Die Banken zeigen sich angesichts der neuen Konkurrenz demonstrativ unbeeindruckt, so die KPMG-Studie. "Erstaunlich ist, dass die Retail-Banker recht große Gelassenheit zeigen. Sie glauben, mit ihren Erfahrungen im Bankbetrieb und Risikomanagement den Herausforderern den Wind aus den Segeln nehmen zu können", meint Sven Korschinowski. Weniger als zehn Prozent glauben, dass Bank Challenger den Zahlungsverkehr im Retail-Sektor auf mittlere Sicht bestimmen werden. Ihr Credo: Das Bankkonto werde auch künftig die Basis jeder Zahltransaktion darstellen. Mobile Payment sei nur die Initiierung. Die Zahlmethode bleibe häufig die Kreditkarte oder die Lastschrift.

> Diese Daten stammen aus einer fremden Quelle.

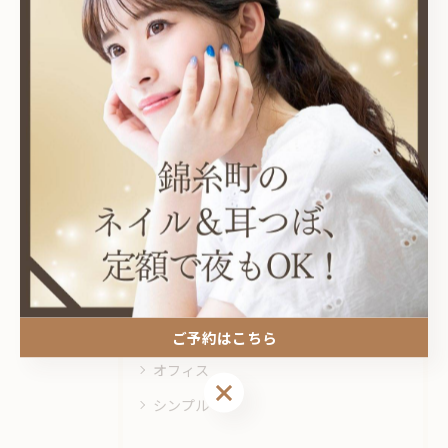
関連タグ
#錦糸町
カテゴリー
Categories
全てのカテゴリー
耳つぼ
プライベートサロン
ニュアンス
ご予約はこちら
オフィス
ご予約はこちら
シンプル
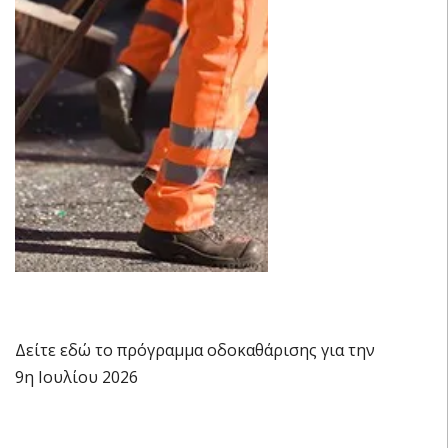
Δείτε εδώ το πρόγραμμα οδοκαθάρισης για την
9η Ιουλίου 2026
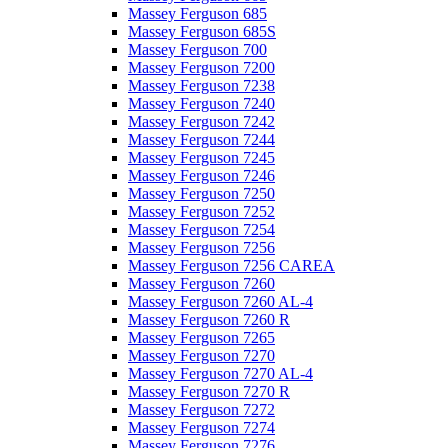
Massey Ferguson 685
Massey Ferguson 685S
Massey Ferguson 700
Massey Ferguson 7200
Massey Ferguson 7238
Massey Ferguson 7240
Massey Ferguson 7242
Massey Ferguson 7244
Massey Ferguson 7245
Massey Ferguson 7246
Massey Ferguson 7250
Massey Ferguson 7252
Massey Ferguson 7254
Massey Ferguson 7256
Massey Ferguson 7256 CAREA
Massey Ferguson 7260
Massey Ferguson 7260 AL-4
Massey Ferguson 7260 R
Massey Ferguson 7265
Massey Ferguson 7270
Massey Ferguson 7270 AL-4
Massey Ferguson 7270 R
Massey Ferguson 7272
Massey Ferguson 7274
Massey Ferguson 7276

Die KPMG-Experten sehen das anders: "Die Änderungen im Zahlungsverkehr haben begonnen. Banken im Retail-Bereich müssen jetzt mit einer Strategie antworten. Die Transaction-Banker sollten die richtigen Weichen stellen."

Dennoch ist die Schlacht nicht entschieden. "Die Banken können verlorenes Terrain in der digitalen Wirtschaft zurückgewinnen, wenn sie ihre Innovationskräfte mit denen der Nicht-Banken sinnvoll koppeln", ist auch Jürgen Bott überzeugt.

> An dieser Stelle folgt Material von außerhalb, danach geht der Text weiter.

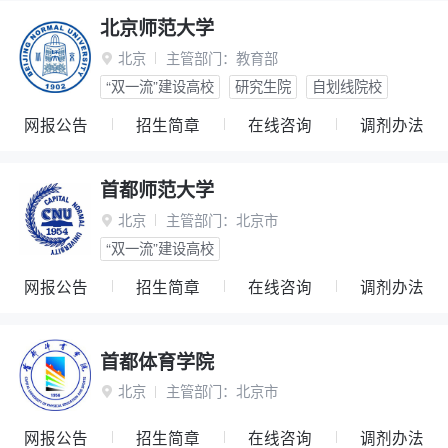
北京师范大学
北京
主管部门：
教育部

“双一流”建设高校
研究生院
自划线院校
网报公告
招生简章
在线咨询
调剂办法
首都师范大学
北京
主管部门：
北京市

“双一流”建设高校
网报公告
招生简章
在线咨询
调剂办法
首都体育学院
北京
主管部门：
北京市

网报公告
招生简章
在线咨询
调剂办法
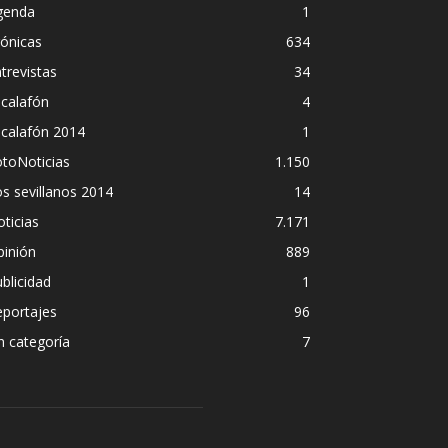
genda
1
ónicas
634
trevistas
34
calafón
4
scalafón 2014
1
toNoticias
1.150
s sevillanos 2014
14
ticias
7.171
pinión
889
blicidad
1
eportajes
96
n categoría
7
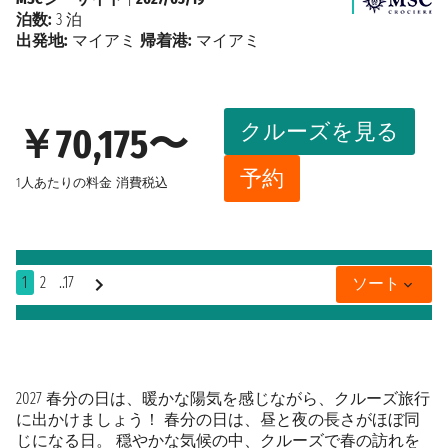
泊数:
3 泊
出発地:
マイアミ
帰着港:
マイアミ
クルーズを見る
￥70,175〜
予約
1人あたりの料金
消費税込
1
2
..17
ソート
2027 春分の日は、暖かな陽気を感じながら、クルーズ旅行
に出かけましょう！ 春分の日は、昼と夜の長さがほぼ同
じになる日。 穏やかな気候の中、クルーズで春の訪れを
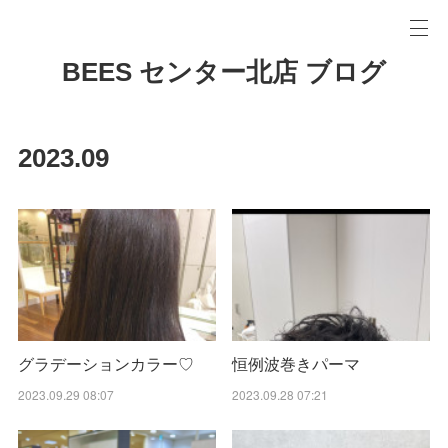
BEES センター北店 ブログ
2023
.
09
グラデーションカラー♡
恒例波巻きパーマ
2023.09.29 08:07
2023.09.28 07:21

Doch Dienstleister und Banken hätten Investitionen in die neue Technik lange gescheut, weil der Aufbau eines neuen Bezahlverfahrens viel Geld verschlingt und sich erst nach einer längeren Durststrecke rechnet. "Die Bereitschaft für derartige Investitionen setzt nachhaltige Rechtssicherheit voraus", betont Bott. "Deshalb muss europäisches Recht den Rahmen für Investitionen bieten. Dann wird sich die Wettbewerbsfähigkeit der europäischen Zahlungsverkehrsindustrie nachhaltig verbessern. Die für den Erfolg notwendigen qualifizierten Menschen und Technologien haben wir."